* Assignment:
Your answer must be an exact copy of the lines from the one containing "MSc Entrepreneurs - MSc X-HEC" through the last line of the records below, with no pictures; please include nothing else.
((
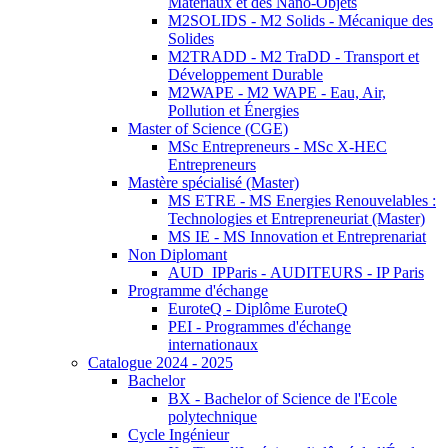
Matériaux et des Nano-Objets
M2SOLIDS - M2 Solids - Mécanique des
Solides
M2TRADD - M2 TraDD - Transport et
Développement Durable
M2WAPE - M2 WAPE - Eau, Air,
Pollution et Énergies
Master of Science (CGE)
MSc Entrepreneurs - MSc X-HEC
Entrepreneurs
Mastère spécialisé (Master)
MS ETRE - MS Energies Renouvelables :
Technologies et Entrepreneuriat (Master)
MS IE - MS Innovation et Entreprenariat
Non Diplomant
AUD_IPParis - AUDITEURS - IP Paris
Programme d'échange
EuroteQ - Diplôme EuroteQ
PEI - Programmes d'échange
internationaux
Catalogue 2024 - 2025
Bachelor
BX - Bachelor of Science de l'Ecole
polytechnique
Cycle Ingénieur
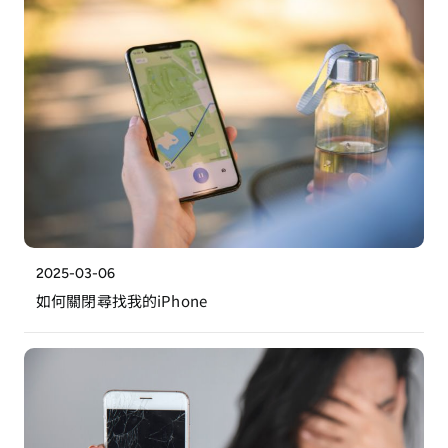
2025-03-06
如何關閉尋找我的iPhone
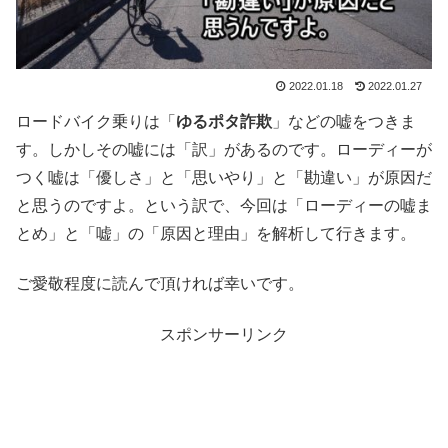
2022.01.18
2022.01.27
ロードバイク乗りは「
ゆるポタ詐欺
」などの嘘をつきま
す。しかしその嘘には「訳」があるのです。ローディーが
つく嘘は「優しさ」と「思いやり」と「勘違い」が原因だ
と思うのですよ。という訳で、今回は「ローディーの嘘ま
とめ」と「嘘」の「原因と理由」を解析して行きます。
ご愛敬程度に読んで頂ければ幸いです。
スポンサーリンク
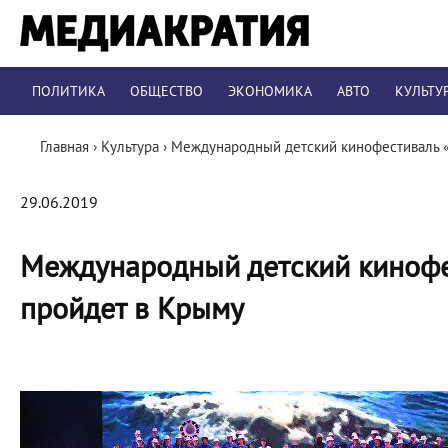
ПОЛИТИКА
ОБЩЕСТВО
ЭКОНОМИКА
АВТО
КУЛЬТУ
Главная
›
Культура
›
Международный детский кинофестиваль «
29.06.2019
Международный детский кинофес
пройдет в Крыму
))
* Output:
MSc Entrepreneurs - MSc X-HEC
Entrepreneurs
Mastère spécialisé (Master)
MS ETRE - MS Energies Renouvelables :
Technologies et Entrepreneuriat (Master)
MS IE - MS Innovation et Entreprenariat
Non Diplomant
AUD_IPParis - AUDITEURS - IP Paris
Programme d'échange
EuroteQ - Diplôme EuroteQ
PEI - Programmes d'échange
internationaux
Catalogue 2024 - 2025
Bachelor
BX - Bachelor of Science de l'Ecole
polytechnique
Cycle Ingénieur
2025-03-06
如何關閉尋找我的iPhone
2022.01.18
2022.01.27
ロードバイク乗りは「
ゆるポタ詐欺
」などの嘘をつきま
す。しかしその嘘には「訳」があるのです。ローディーが
つく嘘は「優しさ」と「思いやり」と「勘違い」が原因だ
と思うのですよ。という訳で、今回は「ローディーの嘘ま
とめ」と「嘘」の「原因と理由」を解析して行きます。
ご愛敬程度に読んで頂ければ幸いです。
スポンサーリンク
ПОЛИТИКА
ОБЩЕСТВО
ЭКОНОМИКА
АВТО
КУЛЬТУ
Главная
›
Культура
›
Международный детский кинофестиваль «
29.06.2019
Международный детский кинофес
пройдет в Крыму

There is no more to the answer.